Stored items:
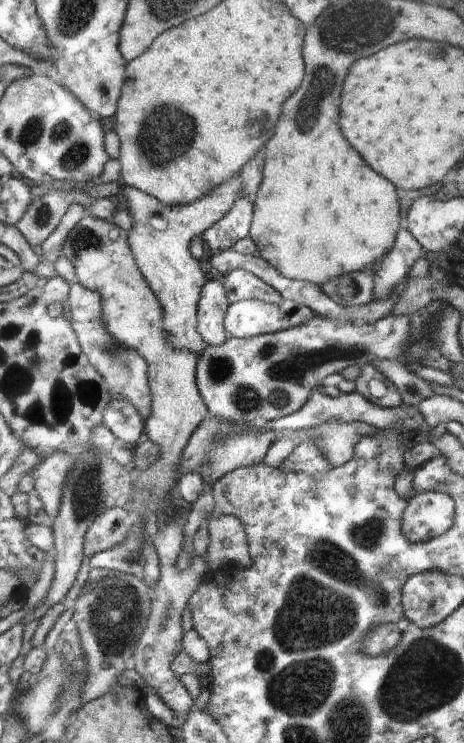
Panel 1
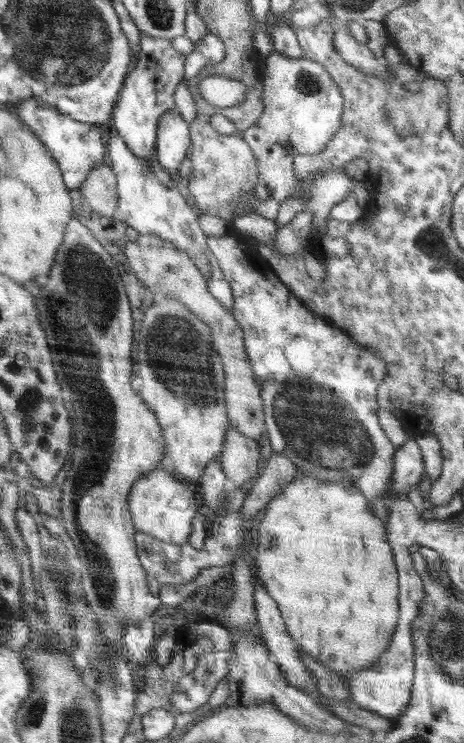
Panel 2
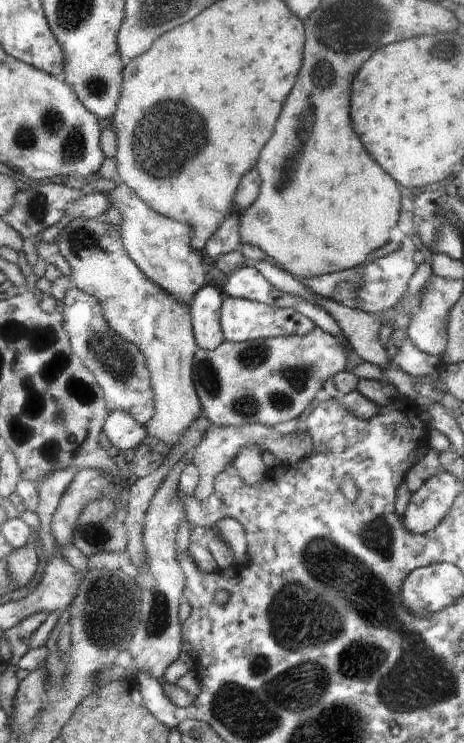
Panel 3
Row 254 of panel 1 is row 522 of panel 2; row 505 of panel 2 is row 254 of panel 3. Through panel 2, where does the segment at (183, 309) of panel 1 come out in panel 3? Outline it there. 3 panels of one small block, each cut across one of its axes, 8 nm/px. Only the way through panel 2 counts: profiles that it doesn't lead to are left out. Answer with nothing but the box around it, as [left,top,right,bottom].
[106,181,206,306]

* _Your assignment_:
Nothing before the line containing "Row 254 of panel 1" should be repeated; repeat that line and all later lines through the end of the data above, exactly.

* _Problem solution_:
Row 254 of panel 1 is row 522 of panel 2; row 505 of panel 2 is row 254 of panel 3. Through panel 2, where does the segment at (183, 309) of panel 1 come out in panel 3? Outline it there. 3 panels of one small block, each cut across one of its axes, 8 nm/px. Only the way through panel 2 counts: profiles that it doesn't lead to are left out. Answer with nothing but the box around it, as [left,top,right,bottom].
[106,181,206,306]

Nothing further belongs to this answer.